Everything from the first line below through the line with "cx_px: 1117" is to be transcribed exactly, and nothing past it.

================================

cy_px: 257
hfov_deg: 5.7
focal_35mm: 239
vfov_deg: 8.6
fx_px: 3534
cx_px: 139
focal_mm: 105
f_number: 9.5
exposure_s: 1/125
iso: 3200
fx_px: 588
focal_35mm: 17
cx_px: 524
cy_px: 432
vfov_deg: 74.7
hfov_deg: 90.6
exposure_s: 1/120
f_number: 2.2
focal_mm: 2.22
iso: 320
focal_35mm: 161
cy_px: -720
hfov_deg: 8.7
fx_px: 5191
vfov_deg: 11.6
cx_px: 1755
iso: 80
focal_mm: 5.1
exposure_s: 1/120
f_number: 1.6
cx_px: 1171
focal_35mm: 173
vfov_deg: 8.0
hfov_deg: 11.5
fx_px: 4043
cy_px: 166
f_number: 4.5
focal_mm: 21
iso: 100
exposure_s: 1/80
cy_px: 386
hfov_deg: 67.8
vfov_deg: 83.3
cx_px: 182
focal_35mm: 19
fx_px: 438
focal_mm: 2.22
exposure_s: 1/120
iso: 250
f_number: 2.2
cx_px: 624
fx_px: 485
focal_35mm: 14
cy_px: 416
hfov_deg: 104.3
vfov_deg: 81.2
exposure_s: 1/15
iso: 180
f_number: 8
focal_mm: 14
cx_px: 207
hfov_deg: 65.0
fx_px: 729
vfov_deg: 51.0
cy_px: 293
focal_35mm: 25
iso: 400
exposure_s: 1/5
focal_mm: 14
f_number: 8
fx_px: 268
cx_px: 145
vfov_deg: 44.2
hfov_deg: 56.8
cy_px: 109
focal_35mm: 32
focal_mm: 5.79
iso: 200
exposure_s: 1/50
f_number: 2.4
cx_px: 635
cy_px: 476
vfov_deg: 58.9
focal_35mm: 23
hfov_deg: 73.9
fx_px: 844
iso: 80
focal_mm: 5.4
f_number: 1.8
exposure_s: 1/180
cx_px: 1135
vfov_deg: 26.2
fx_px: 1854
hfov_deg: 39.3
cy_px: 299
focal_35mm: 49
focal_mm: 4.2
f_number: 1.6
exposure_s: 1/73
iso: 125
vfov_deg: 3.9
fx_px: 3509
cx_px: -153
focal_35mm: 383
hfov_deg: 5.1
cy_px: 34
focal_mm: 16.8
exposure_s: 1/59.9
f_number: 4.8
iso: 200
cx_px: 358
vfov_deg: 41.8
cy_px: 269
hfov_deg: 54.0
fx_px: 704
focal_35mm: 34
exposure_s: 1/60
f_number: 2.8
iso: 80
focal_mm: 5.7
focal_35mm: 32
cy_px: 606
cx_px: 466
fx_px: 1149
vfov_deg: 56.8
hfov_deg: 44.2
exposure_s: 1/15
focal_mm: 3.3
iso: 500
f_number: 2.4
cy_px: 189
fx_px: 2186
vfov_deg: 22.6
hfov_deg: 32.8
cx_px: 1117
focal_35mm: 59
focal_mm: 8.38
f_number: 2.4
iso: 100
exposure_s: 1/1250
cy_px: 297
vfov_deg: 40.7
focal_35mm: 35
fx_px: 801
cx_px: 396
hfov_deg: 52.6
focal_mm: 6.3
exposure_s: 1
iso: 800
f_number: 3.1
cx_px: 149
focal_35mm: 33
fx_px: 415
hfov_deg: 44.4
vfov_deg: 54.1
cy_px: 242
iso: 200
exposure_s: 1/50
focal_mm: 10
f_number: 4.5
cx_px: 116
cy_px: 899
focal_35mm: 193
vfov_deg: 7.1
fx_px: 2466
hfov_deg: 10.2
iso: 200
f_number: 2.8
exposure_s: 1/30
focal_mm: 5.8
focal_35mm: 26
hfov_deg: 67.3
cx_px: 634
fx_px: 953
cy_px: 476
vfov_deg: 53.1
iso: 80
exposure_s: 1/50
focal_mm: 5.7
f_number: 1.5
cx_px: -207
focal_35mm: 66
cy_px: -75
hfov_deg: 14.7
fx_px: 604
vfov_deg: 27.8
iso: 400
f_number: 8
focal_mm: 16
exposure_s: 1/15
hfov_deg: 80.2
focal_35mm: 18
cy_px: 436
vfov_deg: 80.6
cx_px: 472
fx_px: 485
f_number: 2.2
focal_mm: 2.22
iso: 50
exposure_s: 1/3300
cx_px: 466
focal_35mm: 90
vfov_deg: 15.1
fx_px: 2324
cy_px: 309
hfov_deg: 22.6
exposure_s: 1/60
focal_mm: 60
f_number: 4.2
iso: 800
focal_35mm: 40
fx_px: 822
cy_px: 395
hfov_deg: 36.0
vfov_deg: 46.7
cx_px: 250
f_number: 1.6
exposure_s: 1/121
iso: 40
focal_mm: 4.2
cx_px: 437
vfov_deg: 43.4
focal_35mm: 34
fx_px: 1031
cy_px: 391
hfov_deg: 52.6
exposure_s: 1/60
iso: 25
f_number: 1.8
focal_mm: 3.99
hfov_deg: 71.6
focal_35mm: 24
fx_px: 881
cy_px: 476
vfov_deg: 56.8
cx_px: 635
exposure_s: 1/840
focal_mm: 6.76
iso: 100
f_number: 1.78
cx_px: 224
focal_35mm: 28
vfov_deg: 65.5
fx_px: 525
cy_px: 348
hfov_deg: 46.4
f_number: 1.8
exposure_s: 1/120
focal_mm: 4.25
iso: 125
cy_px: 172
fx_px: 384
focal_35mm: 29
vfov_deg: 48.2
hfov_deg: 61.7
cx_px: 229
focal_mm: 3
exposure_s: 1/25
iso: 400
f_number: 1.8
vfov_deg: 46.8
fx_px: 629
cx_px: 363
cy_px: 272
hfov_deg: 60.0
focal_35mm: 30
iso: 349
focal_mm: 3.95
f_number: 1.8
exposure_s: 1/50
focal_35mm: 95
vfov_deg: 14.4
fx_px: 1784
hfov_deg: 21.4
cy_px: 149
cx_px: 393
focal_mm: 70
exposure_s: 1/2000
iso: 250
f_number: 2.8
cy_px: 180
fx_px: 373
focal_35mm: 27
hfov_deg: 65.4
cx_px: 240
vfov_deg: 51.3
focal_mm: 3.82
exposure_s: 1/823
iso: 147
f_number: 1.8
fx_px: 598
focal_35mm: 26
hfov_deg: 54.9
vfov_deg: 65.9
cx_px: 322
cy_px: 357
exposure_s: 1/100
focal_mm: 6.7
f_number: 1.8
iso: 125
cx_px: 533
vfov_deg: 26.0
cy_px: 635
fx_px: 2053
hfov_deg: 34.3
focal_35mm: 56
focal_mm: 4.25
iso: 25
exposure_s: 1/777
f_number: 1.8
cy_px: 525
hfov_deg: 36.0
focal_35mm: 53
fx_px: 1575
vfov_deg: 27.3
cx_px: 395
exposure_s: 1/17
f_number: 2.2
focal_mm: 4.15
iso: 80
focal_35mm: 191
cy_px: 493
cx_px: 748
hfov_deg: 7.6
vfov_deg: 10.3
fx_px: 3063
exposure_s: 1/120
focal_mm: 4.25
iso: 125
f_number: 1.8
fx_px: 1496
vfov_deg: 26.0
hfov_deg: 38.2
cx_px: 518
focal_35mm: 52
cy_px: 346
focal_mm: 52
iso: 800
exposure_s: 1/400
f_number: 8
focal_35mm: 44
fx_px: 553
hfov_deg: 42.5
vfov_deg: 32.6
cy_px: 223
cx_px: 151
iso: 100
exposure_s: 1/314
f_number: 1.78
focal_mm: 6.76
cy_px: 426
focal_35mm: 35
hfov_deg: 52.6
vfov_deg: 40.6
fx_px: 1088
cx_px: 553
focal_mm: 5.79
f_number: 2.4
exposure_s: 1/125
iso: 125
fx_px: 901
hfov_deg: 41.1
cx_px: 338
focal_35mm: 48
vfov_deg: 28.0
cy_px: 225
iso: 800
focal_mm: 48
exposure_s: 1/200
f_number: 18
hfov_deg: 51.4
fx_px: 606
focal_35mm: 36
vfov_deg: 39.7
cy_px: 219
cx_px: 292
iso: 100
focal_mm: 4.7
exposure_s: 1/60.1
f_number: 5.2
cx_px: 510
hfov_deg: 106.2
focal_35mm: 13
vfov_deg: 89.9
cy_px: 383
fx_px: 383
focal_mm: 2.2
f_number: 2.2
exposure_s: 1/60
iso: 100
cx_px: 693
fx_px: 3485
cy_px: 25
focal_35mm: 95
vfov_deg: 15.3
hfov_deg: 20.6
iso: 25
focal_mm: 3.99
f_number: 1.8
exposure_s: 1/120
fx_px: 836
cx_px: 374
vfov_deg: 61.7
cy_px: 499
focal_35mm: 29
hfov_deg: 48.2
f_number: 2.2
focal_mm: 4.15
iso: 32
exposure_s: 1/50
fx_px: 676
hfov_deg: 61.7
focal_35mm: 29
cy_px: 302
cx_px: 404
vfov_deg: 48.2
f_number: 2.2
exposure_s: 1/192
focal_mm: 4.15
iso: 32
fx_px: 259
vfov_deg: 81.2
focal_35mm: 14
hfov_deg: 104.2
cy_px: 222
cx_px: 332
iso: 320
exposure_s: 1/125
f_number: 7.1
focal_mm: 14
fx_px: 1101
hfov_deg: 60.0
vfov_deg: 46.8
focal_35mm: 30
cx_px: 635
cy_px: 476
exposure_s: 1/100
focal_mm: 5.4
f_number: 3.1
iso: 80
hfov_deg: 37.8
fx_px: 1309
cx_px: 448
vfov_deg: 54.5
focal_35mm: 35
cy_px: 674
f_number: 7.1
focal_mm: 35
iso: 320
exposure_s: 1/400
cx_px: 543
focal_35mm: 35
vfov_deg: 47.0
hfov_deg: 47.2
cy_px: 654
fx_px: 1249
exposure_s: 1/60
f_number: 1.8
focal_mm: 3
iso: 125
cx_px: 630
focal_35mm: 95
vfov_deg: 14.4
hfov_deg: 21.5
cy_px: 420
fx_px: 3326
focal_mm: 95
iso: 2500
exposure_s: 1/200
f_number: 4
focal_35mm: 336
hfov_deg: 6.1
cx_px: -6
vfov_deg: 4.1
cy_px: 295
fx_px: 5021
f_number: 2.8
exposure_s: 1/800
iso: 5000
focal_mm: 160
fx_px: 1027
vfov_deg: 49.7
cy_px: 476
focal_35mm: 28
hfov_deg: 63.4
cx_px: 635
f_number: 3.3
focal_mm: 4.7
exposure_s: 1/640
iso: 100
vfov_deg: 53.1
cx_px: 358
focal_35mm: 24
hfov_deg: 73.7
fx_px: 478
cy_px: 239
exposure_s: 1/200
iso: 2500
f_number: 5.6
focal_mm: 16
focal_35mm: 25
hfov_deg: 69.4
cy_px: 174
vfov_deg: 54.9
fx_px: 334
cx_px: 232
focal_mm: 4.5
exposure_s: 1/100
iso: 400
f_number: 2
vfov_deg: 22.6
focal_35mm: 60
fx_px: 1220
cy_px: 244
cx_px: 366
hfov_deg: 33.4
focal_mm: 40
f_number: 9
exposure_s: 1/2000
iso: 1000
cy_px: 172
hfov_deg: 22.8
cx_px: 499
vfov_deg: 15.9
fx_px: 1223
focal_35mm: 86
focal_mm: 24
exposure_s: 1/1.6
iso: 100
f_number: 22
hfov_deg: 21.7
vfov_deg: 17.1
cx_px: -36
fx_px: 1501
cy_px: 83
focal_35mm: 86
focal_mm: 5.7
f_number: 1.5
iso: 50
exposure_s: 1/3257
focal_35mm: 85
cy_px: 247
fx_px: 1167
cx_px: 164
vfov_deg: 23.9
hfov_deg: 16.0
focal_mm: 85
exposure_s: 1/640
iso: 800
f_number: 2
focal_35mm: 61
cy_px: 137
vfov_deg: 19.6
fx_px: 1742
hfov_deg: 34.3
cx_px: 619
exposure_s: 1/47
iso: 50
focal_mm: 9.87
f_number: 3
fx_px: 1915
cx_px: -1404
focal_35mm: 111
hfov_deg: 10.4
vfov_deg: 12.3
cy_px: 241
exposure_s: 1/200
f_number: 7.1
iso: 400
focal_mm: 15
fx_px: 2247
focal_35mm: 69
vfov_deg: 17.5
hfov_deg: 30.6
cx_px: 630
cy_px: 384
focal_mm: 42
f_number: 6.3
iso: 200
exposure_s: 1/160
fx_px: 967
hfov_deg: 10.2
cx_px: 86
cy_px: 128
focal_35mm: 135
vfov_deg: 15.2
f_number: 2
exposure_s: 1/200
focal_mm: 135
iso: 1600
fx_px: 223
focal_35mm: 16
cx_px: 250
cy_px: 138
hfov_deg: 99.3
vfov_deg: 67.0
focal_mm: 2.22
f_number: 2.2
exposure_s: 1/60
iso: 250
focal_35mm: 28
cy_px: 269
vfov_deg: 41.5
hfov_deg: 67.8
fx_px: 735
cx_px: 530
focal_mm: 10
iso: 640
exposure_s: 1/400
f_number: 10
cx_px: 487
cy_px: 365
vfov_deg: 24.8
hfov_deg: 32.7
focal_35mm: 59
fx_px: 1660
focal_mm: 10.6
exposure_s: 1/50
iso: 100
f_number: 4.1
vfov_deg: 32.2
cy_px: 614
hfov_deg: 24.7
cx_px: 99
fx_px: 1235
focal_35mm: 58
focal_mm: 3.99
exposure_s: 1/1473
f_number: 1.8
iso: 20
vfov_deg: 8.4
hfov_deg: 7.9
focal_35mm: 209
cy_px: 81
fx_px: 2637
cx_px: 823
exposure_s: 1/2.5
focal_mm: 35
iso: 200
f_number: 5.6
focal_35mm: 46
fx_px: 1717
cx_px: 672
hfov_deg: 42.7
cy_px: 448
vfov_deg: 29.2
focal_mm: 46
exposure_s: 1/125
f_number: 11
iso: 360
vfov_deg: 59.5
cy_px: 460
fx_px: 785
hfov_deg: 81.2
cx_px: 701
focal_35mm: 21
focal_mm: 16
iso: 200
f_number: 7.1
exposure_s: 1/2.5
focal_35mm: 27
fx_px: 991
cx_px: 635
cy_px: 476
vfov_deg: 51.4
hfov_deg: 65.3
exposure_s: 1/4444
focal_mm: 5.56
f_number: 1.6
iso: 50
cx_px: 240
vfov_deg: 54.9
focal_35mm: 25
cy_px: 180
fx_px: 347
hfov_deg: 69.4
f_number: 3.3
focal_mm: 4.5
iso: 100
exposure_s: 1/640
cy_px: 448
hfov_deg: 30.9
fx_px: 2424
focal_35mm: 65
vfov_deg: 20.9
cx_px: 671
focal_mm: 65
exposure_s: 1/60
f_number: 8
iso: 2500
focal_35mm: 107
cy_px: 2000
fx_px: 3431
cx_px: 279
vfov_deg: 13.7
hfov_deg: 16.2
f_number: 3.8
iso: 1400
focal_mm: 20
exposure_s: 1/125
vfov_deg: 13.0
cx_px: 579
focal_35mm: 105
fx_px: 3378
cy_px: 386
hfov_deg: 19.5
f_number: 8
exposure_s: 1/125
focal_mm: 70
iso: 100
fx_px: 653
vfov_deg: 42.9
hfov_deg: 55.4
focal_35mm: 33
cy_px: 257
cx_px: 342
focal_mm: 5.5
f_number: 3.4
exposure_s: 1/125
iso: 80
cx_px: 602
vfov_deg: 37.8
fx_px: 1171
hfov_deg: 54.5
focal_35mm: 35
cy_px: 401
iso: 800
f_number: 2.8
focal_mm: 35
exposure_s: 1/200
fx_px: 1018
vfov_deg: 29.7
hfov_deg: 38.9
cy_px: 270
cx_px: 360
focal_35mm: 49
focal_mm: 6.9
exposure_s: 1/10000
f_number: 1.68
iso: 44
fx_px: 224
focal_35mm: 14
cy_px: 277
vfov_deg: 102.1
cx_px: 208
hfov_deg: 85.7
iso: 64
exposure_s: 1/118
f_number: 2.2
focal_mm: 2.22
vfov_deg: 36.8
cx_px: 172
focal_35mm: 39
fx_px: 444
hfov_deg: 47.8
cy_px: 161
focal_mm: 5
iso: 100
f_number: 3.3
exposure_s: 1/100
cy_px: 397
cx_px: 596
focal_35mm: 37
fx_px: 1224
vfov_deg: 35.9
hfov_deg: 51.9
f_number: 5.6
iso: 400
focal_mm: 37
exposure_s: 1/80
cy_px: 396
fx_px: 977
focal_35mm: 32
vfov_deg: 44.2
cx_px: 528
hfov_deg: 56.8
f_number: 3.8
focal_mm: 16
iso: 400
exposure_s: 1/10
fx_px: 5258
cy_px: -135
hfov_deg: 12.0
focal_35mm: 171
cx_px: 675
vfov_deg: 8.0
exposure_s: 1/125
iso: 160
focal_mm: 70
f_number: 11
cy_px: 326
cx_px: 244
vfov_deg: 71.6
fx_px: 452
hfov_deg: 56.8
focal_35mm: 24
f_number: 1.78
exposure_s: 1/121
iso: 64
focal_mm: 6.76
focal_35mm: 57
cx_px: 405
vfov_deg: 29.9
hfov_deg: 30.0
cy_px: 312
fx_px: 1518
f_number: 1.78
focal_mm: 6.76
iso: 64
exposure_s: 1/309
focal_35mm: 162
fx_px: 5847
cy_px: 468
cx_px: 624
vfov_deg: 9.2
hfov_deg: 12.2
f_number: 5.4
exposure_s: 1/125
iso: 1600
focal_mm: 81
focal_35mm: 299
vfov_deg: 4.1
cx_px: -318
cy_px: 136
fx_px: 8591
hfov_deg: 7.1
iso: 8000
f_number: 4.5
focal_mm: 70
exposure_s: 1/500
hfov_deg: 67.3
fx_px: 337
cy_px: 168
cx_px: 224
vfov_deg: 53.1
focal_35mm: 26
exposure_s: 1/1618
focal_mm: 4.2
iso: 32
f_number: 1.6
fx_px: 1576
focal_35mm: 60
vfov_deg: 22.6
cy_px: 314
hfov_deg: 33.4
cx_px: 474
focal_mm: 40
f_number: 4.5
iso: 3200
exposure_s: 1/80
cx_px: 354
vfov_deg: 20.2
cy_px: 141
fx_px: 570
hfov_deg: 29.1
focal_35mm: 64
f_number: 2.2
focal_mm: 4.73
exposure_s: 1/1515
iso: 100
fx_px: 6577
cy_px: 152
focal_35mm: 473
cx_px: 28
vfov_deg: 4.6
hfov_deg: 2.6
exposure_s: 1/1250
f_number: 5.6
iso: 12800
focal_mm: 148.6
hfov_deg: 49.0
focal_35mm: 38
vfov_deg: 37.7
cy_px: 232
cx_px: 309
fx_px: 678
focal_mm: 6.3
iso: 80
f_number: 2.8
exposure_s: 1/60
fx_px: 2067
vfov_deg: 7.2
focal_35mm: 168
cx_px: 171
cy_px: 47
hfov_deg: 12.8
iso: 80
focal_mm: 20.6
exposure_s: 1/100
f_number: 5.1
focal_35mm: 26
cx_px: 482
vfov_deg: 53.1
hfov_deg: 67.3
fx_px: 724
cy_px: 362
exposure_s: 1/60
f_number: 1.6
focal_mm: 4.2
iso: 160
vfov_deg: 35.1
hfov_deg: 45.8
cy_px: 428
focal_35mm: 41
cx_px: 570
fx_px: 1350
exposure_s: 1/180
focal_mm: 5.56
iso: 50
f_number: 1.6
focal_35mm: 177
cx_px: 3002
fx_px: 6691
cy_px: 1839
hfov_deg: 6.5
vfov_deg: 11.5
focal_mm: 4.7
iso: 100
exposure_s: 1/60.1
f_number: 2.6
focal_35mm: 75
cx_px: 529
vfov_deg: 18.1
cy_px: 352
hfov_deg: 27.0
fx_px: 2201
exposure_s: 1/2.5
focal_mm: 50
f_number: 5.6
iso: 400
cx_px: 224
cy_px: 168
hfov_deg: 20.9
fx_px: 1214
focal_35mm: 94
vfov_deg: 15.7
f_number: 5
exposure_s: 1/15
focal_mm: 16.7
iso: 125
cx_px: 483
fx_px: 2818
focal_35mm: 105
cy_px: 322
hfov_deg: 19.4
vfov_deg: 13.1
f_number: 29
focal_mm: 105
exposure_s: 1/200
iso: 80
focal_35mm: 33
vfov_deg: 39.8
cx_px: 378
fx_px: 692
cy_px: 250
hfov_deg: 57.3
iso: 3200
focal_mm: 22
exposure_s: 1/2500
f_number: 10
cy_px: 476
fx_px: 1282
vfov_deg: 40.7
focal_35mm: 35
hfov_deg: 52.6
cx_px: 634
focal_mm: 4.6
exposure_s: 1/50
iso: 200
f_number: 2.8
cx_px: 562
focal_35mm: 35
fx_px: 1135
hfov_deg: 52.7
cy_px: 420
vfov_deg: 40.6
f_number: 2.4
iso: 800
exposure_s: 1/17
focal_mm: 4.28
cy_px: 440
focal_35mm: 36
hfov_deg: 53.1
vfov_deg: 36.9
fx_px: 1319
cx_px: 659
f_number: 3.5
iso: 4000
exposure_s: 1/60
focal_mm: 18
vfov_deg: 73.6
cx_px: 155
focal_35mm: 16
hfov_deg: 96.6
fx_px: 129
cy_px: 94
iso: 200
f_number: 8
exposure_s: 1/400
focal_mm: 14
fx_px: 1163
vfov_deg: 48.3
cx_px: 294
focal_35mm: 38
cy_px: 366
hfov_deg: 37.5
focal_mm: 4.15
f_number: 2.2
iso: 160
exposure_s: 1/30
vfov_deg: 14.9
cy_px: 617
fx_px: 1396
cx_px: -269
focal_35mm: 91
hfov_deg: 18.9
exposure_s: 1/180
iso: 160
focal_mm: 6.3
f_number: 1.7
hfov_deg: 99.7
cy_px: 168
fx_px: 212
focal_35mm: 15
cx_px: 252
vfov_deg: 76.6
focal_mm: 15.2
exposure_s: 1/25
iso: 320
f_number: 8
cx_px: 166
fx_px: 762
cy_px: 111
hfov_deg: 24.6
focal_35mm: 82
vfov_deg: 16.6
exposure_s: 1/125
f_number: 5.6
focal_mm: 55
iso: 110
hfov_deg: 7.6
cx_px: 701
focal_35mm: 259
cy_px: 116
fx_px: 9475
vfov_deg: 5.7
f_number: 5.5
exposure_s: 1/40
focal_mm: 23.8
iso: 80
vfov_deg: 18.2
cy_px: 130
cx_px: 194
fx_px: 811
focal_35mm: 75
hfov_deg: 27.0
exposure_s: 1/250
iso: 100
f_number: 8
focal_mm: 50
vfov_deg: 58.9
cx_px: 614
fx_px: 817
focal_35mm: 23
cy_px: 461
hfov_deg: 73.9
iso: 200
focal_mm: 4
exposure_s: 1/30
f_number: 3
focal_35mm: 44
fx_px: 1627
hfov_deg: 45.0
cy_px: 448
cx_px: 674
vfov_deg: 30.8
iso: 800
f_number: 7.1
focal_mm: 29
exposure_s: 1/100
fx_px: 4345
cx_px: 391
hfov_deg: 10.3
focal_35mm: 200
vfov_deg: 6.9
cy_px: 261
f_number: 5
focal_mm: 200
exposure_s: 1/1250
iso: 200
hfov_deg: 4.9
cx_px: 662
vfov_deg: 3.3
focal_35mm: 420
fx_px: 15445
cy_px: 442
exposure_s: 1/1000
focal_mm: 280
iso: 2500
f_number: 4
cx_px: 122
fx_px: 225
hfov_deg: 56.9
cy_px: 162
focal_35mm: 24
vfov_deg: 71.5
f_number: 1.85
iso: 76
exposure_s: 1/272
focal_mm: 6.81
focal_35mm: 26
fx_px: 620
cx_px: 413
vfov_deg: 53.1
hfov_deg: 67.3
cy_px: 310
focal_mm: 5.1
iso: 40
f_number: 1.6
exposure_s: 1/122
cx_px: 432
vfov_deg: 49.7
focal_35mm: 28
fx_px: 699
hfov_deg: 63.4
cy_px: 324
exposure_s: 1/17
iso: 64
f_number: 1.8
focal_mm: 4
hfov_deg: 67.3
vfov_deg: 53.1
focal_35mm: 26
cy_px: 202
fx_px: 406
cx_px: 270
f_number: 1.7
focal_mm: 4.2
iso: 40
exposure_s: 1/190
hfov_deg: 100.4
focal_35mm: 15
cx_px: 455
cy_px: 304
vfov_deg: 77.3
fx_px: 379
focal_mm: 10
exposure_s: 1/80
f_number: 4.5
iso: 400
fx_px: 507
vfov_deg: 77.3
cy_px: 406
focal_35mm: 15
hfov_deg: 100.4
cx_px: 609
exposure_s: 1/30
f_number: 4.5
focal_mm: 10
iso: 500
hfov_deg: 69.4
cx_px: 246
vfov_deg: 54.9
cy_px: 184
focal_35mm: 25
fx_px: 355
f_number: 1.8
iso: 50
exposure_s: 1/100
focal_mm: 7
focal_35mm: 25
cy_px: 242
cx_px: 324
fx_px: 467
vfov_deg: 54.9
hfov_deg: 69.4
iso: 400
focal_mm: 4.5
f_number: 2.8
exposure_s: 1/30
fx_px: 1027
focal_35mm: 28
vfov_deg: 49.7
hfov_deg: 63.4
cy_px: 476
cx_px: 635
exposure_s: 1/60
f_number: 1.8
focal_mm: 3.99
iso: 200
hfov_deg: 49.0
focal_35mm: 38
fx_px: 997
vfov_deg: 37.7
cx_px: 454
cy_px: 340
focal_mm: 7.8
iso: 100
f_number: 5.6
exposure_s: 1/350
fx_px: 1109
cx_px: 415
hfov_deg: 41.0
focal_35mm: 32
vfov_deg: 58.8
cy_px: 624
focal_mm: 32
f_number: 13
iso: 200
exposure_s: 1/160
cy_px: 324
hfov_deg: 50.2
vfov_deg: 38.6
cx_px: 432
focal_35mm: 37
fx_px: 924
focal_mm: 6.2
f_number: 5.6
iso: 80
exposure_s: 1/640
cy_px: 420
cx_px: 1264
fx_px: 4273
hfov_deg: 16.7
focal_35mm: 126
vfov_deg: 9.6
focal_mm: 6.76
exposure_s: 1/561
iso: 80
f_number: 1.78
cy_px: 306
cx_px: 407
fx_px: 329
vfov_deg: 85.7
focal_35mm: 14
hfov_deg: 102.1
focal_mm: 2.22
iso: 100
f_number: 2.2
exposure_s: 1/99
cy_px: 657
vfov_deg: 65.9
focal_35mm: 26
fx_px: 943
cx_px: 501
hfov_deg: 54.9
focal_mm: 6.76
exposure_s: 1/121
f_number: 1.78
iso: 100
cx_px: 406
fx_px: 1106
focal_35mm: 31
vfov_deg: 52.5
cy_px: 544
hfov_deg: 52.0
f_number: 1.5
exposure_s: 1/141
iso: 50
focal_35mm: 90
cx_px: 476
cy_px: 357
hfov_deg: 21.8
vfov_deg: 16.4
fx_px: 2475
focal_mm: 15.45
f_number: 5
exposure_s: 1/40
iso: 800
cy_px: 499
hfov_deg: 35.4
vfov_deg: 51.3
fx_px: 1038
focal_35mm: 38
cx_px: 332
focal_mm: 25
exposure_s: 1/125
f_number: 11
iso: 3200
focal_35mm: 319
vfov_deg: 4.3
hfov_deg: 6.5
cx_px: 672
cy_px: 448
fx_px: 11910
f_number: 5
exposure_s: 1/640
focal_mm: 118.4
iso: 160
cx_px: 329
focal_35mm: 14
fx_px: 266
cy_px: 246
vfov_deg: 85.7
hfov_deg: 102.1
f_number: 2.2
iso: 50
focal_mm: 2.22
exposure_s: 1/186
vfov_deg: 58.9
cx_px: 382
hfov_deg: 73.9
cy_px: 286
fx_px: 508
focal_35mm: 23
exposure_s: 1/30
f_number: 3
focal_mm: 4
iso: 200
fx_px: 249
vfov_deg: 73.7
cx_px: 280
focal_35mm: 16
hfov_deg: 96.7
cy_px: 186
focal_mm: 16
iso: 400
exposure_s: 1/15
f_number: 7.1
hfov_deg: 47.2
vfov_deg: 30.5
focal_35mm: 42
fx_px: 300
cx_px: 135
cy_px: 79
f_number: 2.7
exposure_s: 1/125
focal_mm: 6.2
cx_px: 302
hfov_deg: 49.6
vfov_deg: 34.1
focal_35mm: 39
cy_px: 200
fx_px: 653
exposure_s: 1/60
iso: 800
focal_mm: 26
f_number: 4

================================

Output:
cy_px: 257
hfov_deg: 5.7
focal_35mm: 239
vfov_deg: 8.6
fx_px: 3534
cx_px: 139
focal_mm: 105
f_number: 9.5
exposure_s: 1/125
iso: 3200
fx_px: 588
focal_35mm: 17
cx_px: 524
cy_px: 432
vfov_deg: 74.7
hfov_deg: 90.6
exposure_s: 1/120
f_number: 2.2
focal_mm: 2.22
iso: 320
focal_35mm: 161
cy_px: -720
hfov_deg: 8.7
fx_px: 5191
vfov_deg: 11.6
cx_px: 1755
iso: 80
focal_mm: 5.1
exposure_s: 1/120
f_number: 1.6
cx_px: 1171
focal_35mm: 173
vfov_deg: 8.0
hfov_deg: 11.5
fx_px: 4043
cy_px: 166
f_number: 4.5
focal_mm: 21
iso: 100
exposure_s: 1/80
cy_px: 386
hfov_deg: 67.8
vfov_deg: 83.3
cx_px: 182
focal_35mm: 19
fx_px: 438
focal_mm: 2.22
exposure_s: 1/120
iso: 250
f_number: 2.2
cx_px: 624
fx_px: 485
focal_35mm: 14
cy_px: 416
hfov_deg: 104.3
vfov_deg: 81.2
exposure_s: 1/15
iso: 180
f_number: 8
focal_mm: 14
cx_px: 207
hfov_deg: 65.0
fx_px: 729
vfov_deg: 51.0
cy_px: 293
focal_35mm: 25
iso: 400
exposure_s: 1/5
focal_mm: 14
f_number: 8
fx_px: 268
cx_px: 145
vfov_deg: 44.2
hfov_deg: 56.8
cy_px: 109
focal_35mm: 32
focal_mm: 5.79
iso: 200
exposure_s: 1/50
f_number: 2.4
cx_px: 635
cy_px: 476
vfov_deg: 58.9
focal_35mm: 23
hfov_deg: 73.9
fx_px: 844
iso: 80
focal_mm: 5.4
f_number: 1.8
exposure_s: 1/180
cx_px: 1135
vfov_deg: 26.2
fx_px: 1854
hfov_deg: 39.3
cy_px: 299
focal_35mm: 49
focal_mm: 4.2
f_number: 1.6
exposure_s: 1/73
iso: 125
vfov_deg: 3.9
fx_px: 3509
cx_px: -153
focal_35mm: 383
hfov_deg: 5.1
cy_px: 34
focal_mm: 16.8
exposure_s: 1/59.9
f_number: 4.8
iso: 200
cx_px: 358
vfov_deg: 41.8
cy_px: 269
hfov_deg: 54.0
fx_px: 704
focal_35mm: 34
exposure_s: 1/60
f_number: 2.8
iso: 80
focal_mm: 5.7
focal_35mm: 32
cy_px: 606
cx_px: 466
fx_px: 1149
vfov_deg: 56.8
hfov_deg: 44.2
exposure_s: 1/15
focal_mm: 3.3
iso: 500
f_number: 2.4
cy_px: 189
fx_px: 2186
vfov_deg: 22.6
hfov_deg: 32.8
cx_px: 1117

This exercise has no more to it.